TASK OBJECTIVE: Scan the records for the string "neck" and copy every line that holds it.

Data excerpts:
--*--
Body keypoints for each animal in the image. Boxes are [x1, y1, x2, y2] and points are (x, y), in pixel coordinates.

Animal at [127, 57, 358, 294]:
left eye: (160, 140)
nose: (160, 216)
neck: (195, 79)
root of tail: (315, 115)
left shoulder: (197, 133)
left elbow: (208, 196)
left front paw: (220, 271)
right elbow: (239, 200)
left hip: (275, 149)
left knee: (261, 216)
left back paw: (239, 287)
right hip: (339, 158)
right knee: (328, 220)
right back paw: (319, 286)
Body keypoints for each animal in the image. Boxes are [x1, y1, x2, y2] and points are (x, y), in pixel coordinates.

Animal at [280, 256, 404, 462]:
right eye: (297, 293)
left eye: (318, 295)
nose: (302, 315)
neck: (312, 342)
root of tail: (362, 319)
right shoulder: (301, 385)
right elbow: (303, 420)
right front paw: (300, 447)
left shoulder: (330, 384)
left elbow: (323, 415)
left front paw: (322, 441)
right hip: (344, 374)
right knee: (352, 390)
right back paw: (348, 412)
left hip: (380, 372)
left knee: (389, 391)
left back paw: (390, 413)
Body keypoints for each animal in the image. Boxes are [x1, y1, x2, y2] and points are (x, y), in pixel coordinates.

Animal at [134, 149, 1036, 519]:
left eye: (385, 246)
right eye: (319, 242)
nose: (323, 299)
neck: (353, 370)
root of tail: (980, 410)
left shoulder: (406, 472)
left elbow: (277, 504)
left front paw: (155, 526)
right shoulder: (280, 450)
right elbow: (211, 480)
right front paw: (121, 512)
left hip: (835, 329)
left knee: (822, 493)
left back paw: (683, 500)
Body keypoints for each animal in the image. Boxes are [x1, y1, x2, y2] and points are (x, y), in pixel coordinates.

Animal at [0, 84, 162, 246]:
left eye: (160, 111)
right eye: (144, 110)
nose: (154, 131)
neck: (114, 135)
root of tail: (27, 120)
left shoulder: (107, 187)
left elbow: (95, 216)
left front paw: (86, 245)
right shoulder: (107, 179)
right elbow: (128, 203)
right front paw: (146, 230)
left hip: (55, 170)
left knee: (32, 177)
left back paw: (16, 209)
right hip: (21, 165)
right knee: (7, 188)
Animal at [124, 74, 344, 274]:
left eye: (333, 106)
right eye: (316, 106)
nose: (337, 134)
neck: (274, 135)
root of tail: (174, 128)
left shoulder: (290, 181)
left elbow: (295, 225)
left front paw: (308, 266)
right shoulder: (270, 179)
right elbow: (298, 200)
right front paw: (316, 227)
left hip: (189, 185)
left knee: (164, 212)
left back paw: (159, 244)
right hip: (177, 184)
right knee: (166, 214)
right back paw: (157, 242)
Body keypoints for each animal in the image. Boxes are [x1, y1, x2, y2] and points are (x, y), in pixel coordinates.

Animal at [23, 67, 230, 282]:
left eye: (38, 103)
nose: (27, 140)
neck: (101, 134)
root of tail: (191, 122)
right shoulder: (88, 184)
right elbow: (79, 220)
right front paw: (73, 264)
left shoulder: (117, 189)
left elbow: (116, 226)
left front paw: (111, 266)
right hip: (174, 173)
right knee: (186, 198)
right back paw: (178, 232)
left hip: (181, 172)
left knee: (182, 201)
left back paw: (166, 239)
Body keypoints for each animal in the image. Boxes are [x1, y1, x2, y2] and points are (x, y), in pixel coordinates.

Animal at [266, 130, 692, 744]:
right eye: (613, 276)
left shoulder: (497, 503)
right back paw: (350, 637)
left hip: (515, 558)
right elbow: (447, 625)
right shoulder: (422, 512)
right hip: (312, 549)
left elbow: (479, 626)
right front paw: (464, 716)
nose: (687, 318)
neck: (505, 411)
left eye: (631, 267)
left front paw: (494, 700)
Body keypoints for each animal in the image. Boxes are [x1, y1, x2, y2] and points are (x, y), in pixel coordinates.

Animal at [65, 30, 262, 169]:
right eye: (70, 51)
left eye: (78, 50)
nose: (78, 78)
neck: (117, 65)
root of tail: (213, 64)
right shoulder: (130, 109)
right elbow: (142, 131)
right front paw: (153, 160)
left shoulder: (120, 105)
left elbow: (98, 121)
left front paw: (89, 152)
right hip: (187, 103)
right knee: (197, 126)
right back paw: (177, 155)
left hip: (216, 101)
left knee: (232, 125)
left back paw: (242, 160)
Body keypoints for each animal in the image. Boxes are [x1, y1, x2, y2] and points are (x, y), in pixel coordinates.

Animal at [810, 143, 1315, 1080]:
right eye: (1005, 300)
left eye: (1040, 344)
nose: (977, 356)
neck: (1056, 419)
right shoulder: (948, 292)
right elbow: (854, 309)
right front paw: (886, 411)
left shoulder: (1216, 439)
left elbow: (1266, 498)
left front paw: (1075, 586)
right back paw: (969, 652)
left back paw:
--*--
REPLY:
neck: (195, 79)
neck: (312, 342)
neck: (353, 370)
neck: (114, 135)
neck: (274, 135)
neck: (101, 134)
neck: (505, 411)
neck: (117, 65)
neck: (1056, 419)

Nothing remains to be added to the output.